#### Brief
Return every line in the listing that contains the word "lover", treating uppercase and lowercase as different.
*** Block opens ***
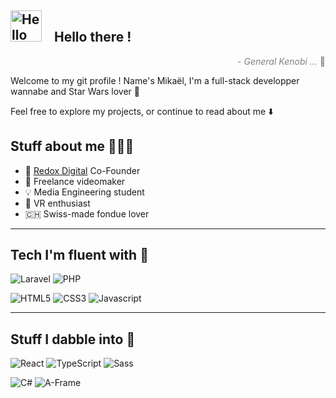 <h2><img 
     style="width: 50px; height: auto; display: inline; margin-right: 15px;"
     src="https://i.kym-cdn.com/entries/icons/original/000/029/079/hellothere.jpg"
     alt="Hello There"> Hello there !
</h2>
<div style="color: gray; text-align: right;"><i>- General Kenobi ... </i>🤖</div>

Welcome to my git profile ! Name's Mikaël, I'm a full-stack developper wannabe and Star Wars lover 🌌

Feel free to explore my projects, or continue to read about me ⬇️

## Stuff about me 👨🏻‍💻

- 🔴 [Redox Digital](https://redoxdigital.ch) Co-Founder
- 🎥 Freelance videomaker
- 💡 Media Engineering student
- 👾 VR enthusiast
- 🇨🇭 Swiss-made fondue lover

---

## Tech I'm fluent with 🔧

![Laravel](https://img.shields.io/badge/Laravel-F9322C?style=flat&logo=laravel&logoColor=white)
![PHP](https://img.shields.io/badge/php-777BB4?style=flat&logo=php&logoColor=white)

![HTML5](https://img.shields.io/badge/HTML5-E34F26?style=flat&logo=html5&logoColor=white)
![CSS3](https://img.shields.io/badge/CSS3-1572B6?style=flat&logo=css3&logoColor=white)
![Javascript](https://img.shields.io/badge/JavaScript-F7DF1E?style=flat&logo=javascript&logoColor=black)

---

## Stuff I dabble into 🚧

![React](https://img.shields.io/badge/React-61DAFB?style=flat&logo=react&logoColor=black)
![TypeScript](https://img.shields.io/badge/TypeScript-3178C6?style=flat&logo=typescript&logoColor=white)
![Sass](https://img.shields.io/badge/sass-CC6699?style=flat&logo=sass&logoColor=white)

![C#](https://img.shields.io/badge/CSharp-239120?style=flat&logo=csharp&logoColor=white)
![A-Frame](https://img.shields.io/badge/AFrame-EF2D5E?style=flat&logo=a-frame&logoColor=white)
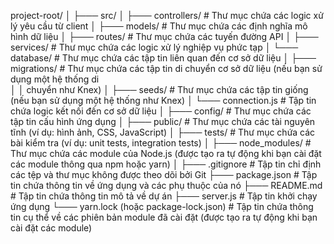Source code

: project-root/
│
├─── src/
│       ├─── controllers/ # Thư mục chứa các logic xử lý yêu cầu từ client
│       ├─── models/ # Thư mục chứa các định nghĩa mô hình dữ liệu
│       ├─── routes/ # Thư mục chứa các tuyến đường API
│       ├─── services/ # Thư mục chứa các logic xử lý nghiệp vụ phức tạp
│       └─── database/ # Thư mục chứa các tập tin liên quan đến cơ sở dữ liệu
│           ├─── migrations/ # Thư mục chứa các tập tin di chuyển cơ sở dữ liệu (nếu bạn sử dụng một hệ thống di  
│           │ chuyển như Knex)
│           ├─── seeds/ # Thư mục chứa các tập tin giống (nếu bạn sử dụng một hệ thống như Knex)
│           └─── connection.js # Tập tin chứa logic kết nối đến cơ sở dữ liệu
│
├─── config/ # Thư mục chứa các tập tin cấu hình ứng dụng
│
├─── public/ # Thư mục chứa các tài nguyên tĩnh (ví dụ: hình ảnh, CSS, JavaScript)
│
├─── tests/ # Thư mục chứa các bài kiểm tra (ví dụ: unit tests, integration tests)
│
├─── node_modules/ # Thư mục chứa các module của Node.js (được tạo ra tự động khi bạn cài đặt các module thông qua npm hoặc yarn)
│
├─── .gitignore # Tập tin chỉ định các tệp và thư mục không được theo dõi bởi Git
├─── package.json # Tập tin chứa thông tin về ứng dụng và các phụ thuộc của nó
├─── README.md # Tập tin chứa thông tin mô tả về dự án
├─── server.js # Tập tin khởi chạy ứng dụng
└─── yarn.lock (hoặc package-lock.json) # Tập tin chứa thông tin cụ thể về các phiên bản module đã cài đặt (được tạo ra tự động khi bạn cài đặt các module)
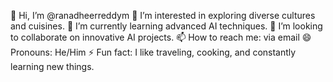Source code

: 👋 Hi, I’m @ranadheerreddym
👀 I’m interested in exploring diverse cultures and cuisines.
🌱 I’m currently learning advanced AI techniques.
💞️ I’m looking to collaborate on innovative AI projects.
📫 How to reach me: via email
😄 Pronouns: He/Him
⚡ Fun fact: I like traveling, cooking, and constantly learning new things.

<!---
ranadheerreddym/ranadheerreddym is a ✨ special ✨ repository because its `README.md` (this file) appears on your GitHub profile.
You can click the Preview link to take a look at your changes.
--->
*** Block closes ***
#### Exercise solution
Welcome to my git profile ! Name's Mikaël, I'm a full-stack developper wannabe and Star Wars lover 🌌
- 🇨🇭 Swiss-made fondue lover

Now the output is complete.